Dans les conférences sur le «management des laboratoires» qu’elle donne devant de nombreux étudiants, Gerlind Wallon essaie d’aborder ces sujets. Souvent, ceux qui l’écoutent sont surpris de constater que ces discriminations existent encore. D’autres affirment que tout ceci s’explique par des différences génétiques. Ce qui a le don de la mettre en colère…


Lise Barnéoud

  1. L’Organisation européenne de biologie moléculaire (EMBO), basée à Heidelberg (DE), a été créée en 1964 afin de promouvoir cette spécialité en Europe. Financée par 27 pays européens et composée de plus de 1 300 scientifiques (dont 48 ont reçu un Prix Nobel), l’EMBO propose des bourses et des programmes à des chercheurs triés sur le volet.

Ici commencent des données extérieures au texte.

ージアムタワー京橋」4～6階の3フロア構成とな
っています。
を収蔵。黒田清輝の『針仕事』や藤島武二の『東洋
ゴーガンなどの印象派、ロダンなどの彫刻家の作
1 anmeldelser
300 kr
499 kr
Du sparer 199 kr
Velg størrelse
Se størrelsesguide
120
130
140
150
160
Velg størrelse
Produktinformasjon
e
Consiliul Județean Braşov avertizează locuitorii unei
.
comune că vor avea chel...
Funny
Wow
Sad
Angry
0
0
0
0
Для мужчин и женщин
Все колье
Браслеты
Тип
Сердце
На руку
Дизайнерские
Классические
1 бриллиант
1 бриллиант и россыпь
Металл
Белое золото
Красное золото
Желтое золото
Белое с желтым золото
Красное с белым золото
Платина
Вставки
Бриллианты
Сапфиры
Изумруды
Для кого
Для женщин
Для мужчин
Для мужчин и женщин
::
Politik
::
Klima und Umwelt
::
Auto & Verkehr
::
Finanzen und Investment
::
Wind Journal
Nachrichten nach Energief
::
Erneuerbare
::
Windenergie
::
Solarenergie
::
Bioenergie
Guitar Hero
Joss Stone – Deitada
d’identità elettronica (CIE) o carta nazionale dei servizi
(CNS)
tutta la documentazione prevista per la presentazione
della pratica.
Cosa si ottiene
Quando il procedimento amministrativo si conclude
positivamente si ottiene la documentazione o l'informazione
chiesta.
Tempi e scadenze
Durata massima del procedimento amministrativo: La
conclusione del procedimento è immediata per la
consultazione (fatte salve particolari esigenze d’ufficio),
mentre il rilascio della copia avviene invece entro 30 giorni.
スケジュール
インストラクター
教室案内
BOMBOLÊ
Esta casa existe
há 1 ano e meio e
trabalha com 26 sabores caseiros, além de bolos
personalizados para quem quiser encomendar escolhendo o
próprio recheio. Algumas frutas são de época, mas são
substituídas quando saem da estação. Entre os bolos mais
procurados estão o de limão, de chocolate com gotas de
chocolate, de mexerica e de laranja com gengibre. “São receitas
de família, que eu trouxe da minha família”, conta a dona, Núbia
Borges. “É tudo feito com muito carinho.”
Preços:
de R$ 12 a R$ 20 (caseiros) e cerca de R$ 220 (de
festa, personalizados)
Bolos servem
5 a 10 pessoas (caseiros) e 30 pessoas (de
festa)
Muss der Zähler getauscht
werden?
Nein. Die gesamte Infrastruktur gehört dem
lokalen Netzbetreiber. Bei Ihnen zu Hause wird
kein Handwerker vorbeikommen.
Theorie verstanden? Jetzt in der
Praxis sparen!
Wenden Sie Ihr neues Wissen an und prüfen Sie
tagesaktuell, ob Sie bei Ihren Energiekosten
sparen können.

  2. Voir par exemple la conférence SET-Routes qui s’est tenue à Heidelberg du 9 au 11 mai 2007: www.set-routes.org/conference/index.html
  3. L’étude peut être téléchargée à l’adresse www.embo.org/documents/persistent_problem.pdf
  4. Le facteur d’impact (impact factor) est une mesure de l’importance des revues scientifiques. Il évalue la fréquence moyenne avec laquelle l’ensemble des articles d’un journal est cité par les autres revues indexées, pendant une durée de trois ans.